Die Szene im Einkaufszentrum spielte immer wieder in meinem Kopf. Der lässige Verrat des CEO wirkte fast banal gegen den Hintergrund des Lärms des Lebensmittelgerichts.
Ich fragte mich, wie er mit so einer Gewissheit weitermachen konnte, blind gegenüber dem Sturm, der um ihn herum baute. Oder vielleicht war er nur so zuversichtlich.
Die stille Gegenwart des Vaters war eine andere Art von Macht – eine, die nicht laut sein musste, um gefühlt zu werden.
Im Büro befüllten Whispers die Räume zwischen den Aufgaben. Die Kollegen tauschten Blicke aus, ihre Gespräche schweigen, wie Verschwörer in einem ungesehenen Drama.
Es war, als ob jeder wusste, dass etwas kommt, aber wusste nicht genau, was.
Die Assistentin des CEO schien besonders angespannt zu sein, ihre Augen wagten sich herum, als hätte sie erwartet, dass etwas passiert.
Es gab Momente, als ich sie an ihrem Telefon starrte, ihr Ausdruck eine Mischung aus Konzentration und Angst. Ich wusste diesen Blick.
Die Stunden zogen an, jeder streckte den Zug dünner, wie ein Gummiband zu eng gezogen.

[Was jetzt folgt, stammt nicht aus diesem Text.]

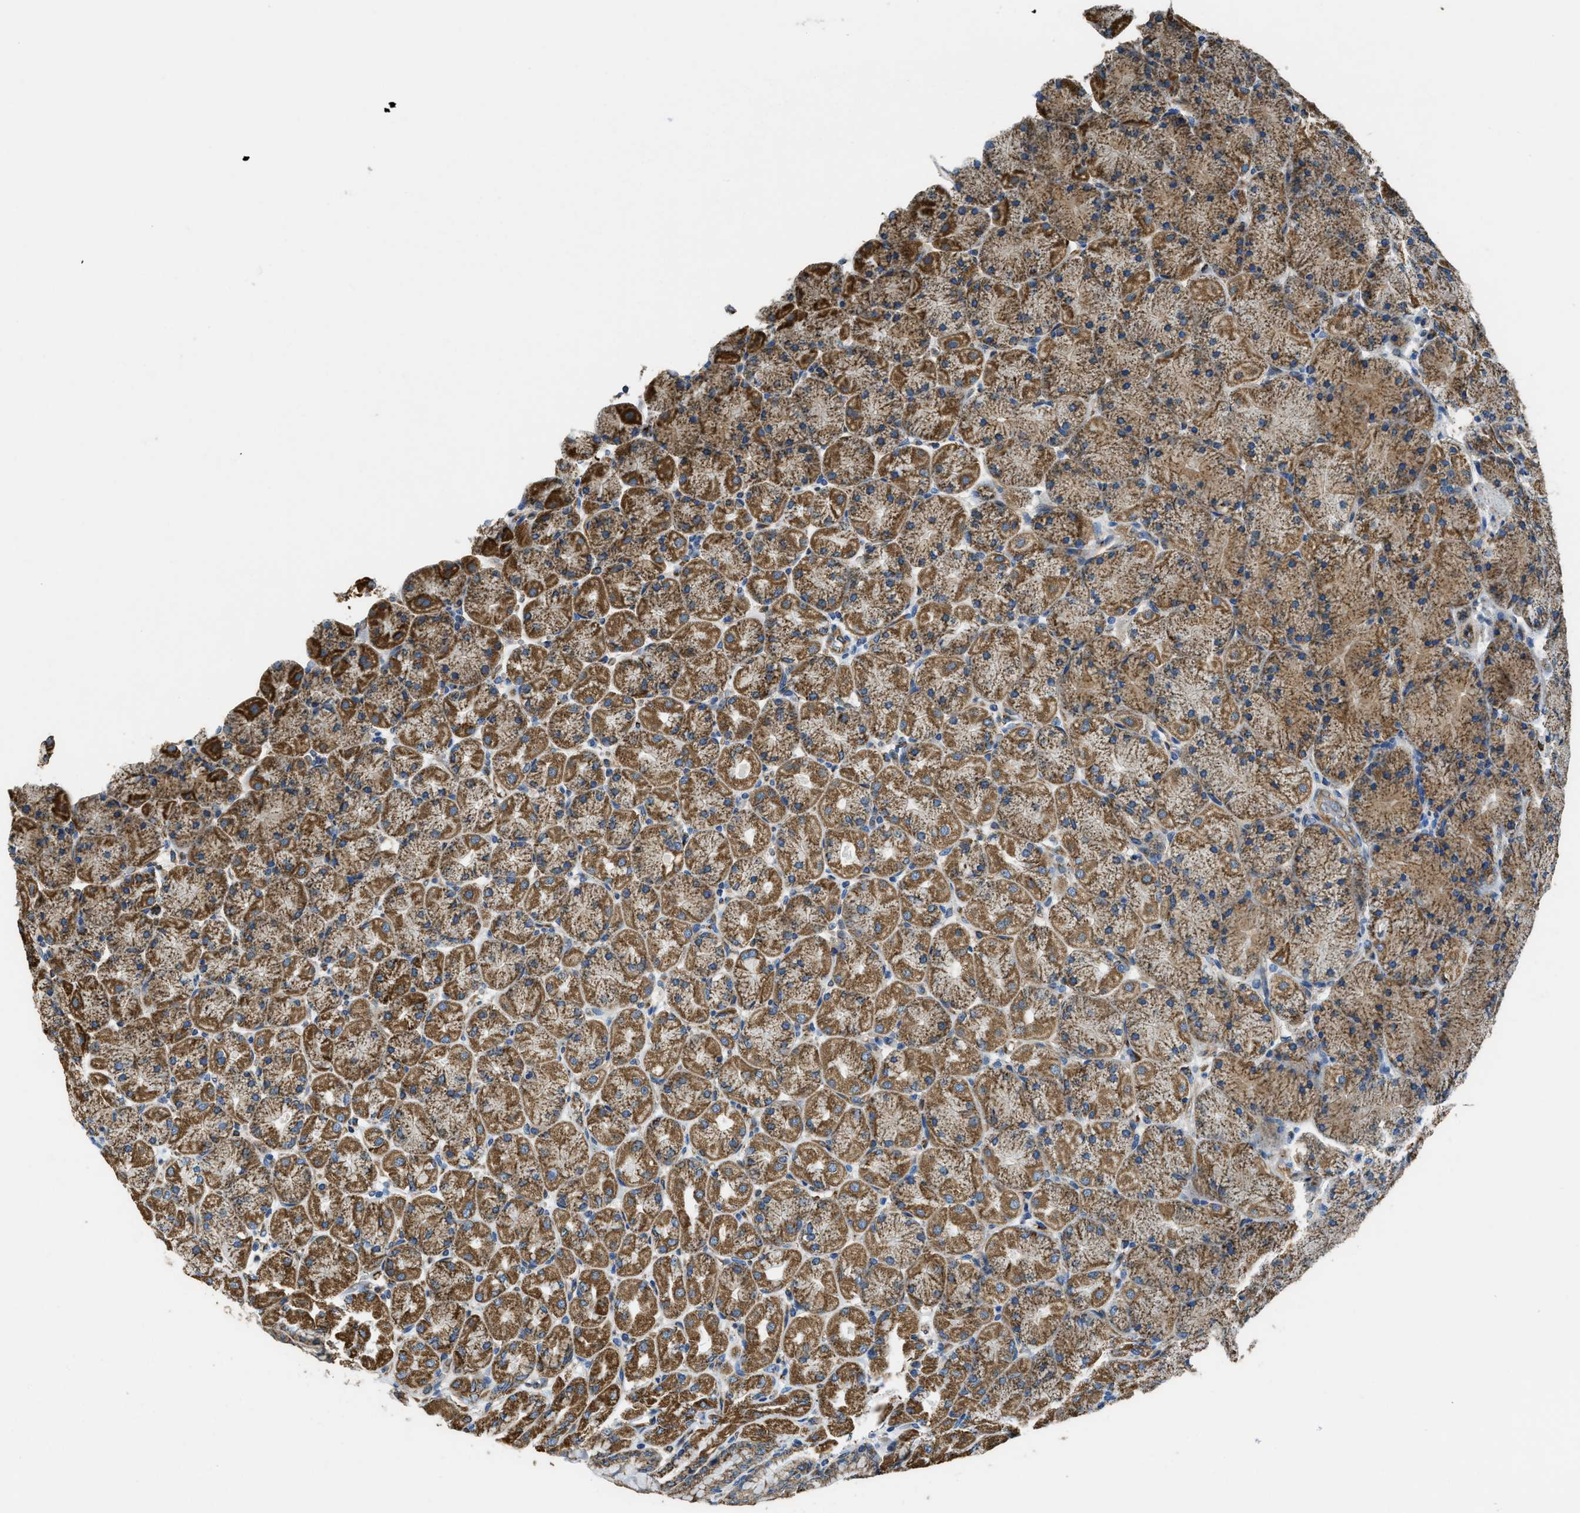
{"staining": {"intensity": "moderate", "quantity": ">75%", "location": "cytoplasmic/membranous"}, "tissue": "stomach", "cell_type": "Glandular cells", "image_type": "normal", "snomed": [{"axis": "morphology", "description": "Normal tissue, NOS"}, {"axis": "topography", "description": "Stomach, upper"}], "caption": "Moderate cytoplasmic/membranous protein positivity is appreciated in about >75% of glandular cells in stomach.", "gene": "STK33", "patient": {"sex": "female", "age": 56}}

Mittags saß ich allein und nahm ein Sandwich. Der Geschmack war eine ferne Sorge, überschattet durch das Gewicht, was ich gesehen hatte.
Konversationen um mich verblassteten in einen Hintergrund von weißem Rausch und ließen mich mit meinen Gedanken allein.
Mein Telefon platzte auf dem Tisch, ein scharfes Eindringen. Ich sah auf den Bildschirm – eine Nachricht von einem Kollegen, eine einzige Zeile, die mit Bedeutung geladen fühlte.
“Hast du was gehört?”
Ich zögerte, Finger schweben über die Schlüssel. Was war da zu sagen?
Die Unausgesprochenen hingen schwer in der Luft.
Mitten danach fühlte sich das Büro wie ein Druckkocher. Jeder bewegte sich mit einem Sinn, aber die Spannung war spürbar.
Es war, als würden wir alle auf ein Signal warten, etwas, um die Oberfläche der höflichen Pretense zu brechen.